Single cell RNA-seq reveals the diversity of radial glia progeny in the adult forebrain. (A) Violin plots showing the expression of known radial glia markers (top), pan-neuronal markers (middle, elavl3 and map2), an early neurogenic fate marker (middle, insm1a) and markers of mature synaptically integrated neurons (bottom). (B) tSNE plot revealing five different clusters from a total of 264 RG, NBN and MN cells (top). The cell number per cluster is: RG, 76 cells; NBN.1, 80 cells; NBN.2, 54 cells; MN, 44 cells; and OPC, 10 cells. Smaller panels underneath show expression of characteristic marker genes that separate the different clusters. (C) Heat map with the top 15 cluster-specific genes for the five identified clusters.

The differentiation trajectory of zebrafish radial glia progeny clusters resembles mammalian adult neurogenesis. (A) Lineage trajectory analysis of single cell RNAseq data from RG, NBNs and MNs of the adult zebrafish forebrain. Color coding corresponds to the different cell clusters identified in Fig. 2B (left) or indicates the pseudotime progression (right). (B) Unbiased hierarchical clustering of transcriptome profile from zebrafish cell clusters (red) with cell types from the developing and adult murine hippocampus (black), showing dispersed co-distribution of zebrafish cell clusters with related mammalian cell types. (C) Quantification of distribution of zebrafish cell clusters over the different corresponding murine cell types for RG (blue), NBN.1 cells (orange), NBN.2 cells (green), MNs (red) and OPCs (purple). Bars specify the number of zebrafish cells (y-axis) corresponding to the indicated murine cell type (x-axis). (D) Heatmap depicting the similarity of zebrafish cell clusters with their corresponding murine cell types based on the k-nearest neighbor distance. Lower distances indicate higher similarities.

Proliferation is confined to radial glia and is associated with neurogenic commitment. (A) Expression pattern of the proliferation markers ccnd1 (left), mki67 (middle) and mcm5 (right) along the trajectory path of RG differentiation. A heatmap indicating the co-expression of these genes in RG is shown at the bottom. (B) Heatmap showing differentially expressed genes in ccnd1⁻ quiescent RG and ccnd1⁺ proliferating RG. There is enrichment of classical RG markers in quiescent RG (left, red gene symbols), and of neurogenic fate determinants and NBN.1 marker genes in proliferating RG (right, red gene symbols). (C) Violin plot showing cumulative expression of the four most widely expressed neurogenic fate determinants and neuronal genes (left) in quiescent (gray) and proliferating (red) RG. Dots represent cells expressing the indicated number of genes. n=45 (quiescent) or 31 (proliferating). ***P<0.001 using a Mann-Whitney U-test. (D,E) Heatmaps showing gene expression dynamics of differentially expressed genes along the differentiation trajectory from RG to MNs (D) or from RG to NBN.2 cells (E). Genes (rows) are clustered and cells (columns) are ordered according to the pseudotime development. There is specific expression of tubb5 in the NBN.1 and of ebf3a and msi2b in the NBN.2 cluster.

#### [Document layout detection data]
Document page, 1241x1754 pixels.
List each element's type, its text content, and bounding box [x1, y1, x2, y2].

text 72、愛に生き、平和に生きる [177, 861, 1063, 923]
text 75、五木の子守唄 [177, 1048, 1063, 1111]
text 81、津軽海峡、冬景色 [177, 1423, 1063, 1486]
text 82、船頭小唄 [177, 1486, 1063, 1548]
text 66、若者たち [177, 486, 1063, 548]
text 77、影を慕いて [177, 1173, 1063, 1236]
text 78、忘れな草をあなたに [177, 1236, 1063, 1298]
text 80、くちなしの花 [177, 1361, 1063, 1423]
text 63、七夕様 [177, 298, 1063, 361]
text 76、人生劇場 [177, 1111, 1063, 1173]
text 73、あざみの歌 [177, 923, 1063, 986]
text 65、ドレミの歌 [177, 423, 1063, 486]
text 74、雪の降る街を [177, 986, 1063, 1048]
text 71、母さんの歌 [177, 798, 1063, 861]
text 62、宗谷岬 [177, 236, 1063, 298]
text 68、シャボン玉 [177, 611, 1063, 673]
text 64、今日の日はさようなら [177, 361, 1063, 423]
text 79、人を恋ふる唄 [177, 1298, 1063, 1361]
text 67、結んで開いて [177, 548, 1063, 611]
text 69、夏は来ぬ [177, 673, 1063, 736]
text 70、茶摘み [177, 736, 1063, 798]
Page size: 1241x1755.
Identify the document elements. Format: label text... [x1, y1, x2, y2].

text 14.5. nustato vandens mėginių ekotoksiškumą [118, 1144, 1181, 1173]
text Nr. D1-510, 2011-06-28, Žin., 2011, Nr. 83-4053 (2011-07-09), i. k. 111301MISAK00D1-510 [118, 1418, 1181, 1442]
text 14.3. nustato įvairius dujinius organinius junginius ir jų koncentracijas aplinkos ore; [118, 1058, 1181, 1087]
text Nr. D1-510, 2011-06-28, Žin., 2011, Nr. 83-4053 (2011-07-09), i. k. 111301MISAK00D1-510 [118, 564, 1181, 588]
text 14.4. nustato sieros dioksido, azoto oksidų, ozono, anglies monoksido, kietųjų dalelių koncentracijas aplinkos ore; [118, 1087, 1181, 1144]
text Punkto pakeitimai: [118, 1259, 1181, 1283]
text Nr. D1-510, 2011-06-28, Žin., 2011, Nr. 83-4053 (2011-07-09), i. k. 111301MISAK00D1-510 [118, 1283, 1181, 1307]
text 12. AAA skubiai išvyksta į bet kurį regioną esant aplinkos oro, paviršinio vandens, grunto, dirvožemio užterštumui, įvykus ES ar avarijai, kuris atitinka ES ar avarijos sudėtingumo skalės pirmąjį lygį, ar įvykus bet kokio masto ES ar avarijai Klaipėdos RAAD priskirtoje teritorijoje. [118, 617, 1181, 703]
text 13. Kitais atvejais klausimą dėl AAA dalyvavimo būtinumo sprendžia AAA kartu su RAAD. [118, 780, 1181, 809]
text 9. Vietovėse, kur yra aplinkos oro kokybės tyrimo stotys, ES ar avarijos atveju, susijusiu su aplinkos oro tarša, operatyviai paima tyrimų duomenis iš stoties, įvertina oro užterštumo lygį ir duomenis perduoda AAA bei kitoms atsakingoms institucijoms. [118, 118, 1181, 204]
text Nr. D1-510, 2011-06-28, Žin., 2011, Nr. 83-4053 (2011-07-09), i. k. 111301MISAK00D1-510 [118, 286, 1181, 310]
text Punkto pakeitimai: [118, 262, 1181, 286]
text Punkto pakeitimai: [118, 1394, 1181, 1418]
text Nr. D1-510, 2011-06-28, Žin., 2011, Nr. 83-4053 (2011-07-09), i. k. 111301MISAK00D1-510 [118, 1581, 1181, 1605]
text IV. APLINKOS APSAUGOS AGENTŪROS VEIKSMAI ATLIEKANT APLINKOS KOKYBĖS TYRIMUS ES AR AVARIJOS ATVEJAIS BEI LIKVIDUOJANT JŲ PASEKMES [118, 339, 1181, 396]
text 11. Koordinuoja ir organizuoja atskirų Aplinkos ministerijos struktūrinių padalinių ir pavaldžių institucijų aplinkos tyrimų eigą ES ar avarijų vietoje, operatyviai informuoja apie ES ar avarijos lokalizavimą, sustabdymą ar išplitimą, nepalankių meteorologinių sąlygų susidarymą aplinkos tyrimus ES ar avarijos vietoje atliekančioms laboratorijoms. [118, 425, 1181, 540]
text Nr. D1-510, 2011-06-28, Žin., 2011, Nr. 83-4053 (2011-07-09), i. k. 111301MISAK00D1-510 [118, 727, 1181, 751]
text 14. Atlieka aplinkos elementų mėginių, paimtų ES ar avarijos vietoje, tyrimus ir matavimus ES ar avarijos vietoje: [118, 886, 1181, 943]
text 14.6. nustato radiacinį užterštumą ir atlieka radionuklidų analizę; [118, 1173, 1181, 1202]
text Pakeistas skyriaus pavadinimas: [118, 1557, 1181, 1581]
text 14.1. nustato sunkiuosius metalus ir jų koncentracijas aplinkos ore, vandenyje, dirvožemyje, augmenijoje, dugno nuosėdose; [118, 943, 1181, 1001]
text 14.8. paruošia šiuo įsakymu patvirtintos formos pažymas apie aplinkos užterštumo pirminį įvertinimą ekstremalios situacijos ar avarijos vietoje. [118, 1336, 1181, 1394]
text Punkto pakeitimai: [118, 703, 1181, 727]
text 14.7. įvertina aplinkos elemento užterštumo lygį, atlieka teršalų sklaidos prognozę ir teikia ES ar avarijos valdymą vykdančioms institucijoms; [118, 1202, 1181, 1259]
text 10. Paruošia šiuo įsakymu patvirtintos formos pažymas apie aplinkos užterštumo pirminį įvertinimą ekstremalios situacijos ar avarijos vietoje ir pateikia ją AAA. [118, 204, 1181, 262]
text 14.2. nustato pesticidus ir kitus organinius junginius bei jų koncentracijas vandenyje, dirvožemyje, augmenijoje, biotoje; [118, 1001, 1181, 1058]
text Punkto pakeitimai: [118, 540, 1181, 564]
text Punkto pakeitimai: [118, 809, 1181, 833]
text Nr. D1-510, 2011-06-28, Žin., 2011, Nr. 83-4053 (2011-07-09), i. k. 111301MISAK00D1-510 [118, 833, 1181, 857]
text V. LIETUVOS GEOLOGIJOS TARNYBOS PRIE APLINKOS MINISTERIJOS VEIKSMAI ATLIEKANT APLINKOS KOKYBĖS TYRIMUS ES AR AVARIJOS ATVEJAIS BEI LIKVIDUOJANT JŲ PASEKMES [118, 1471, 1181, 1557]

#### [Exercise goal]
According to the figure captions above the lines, how many cells make up the NBN.1 cluster?

#### [Solution to this exercise]
80 cells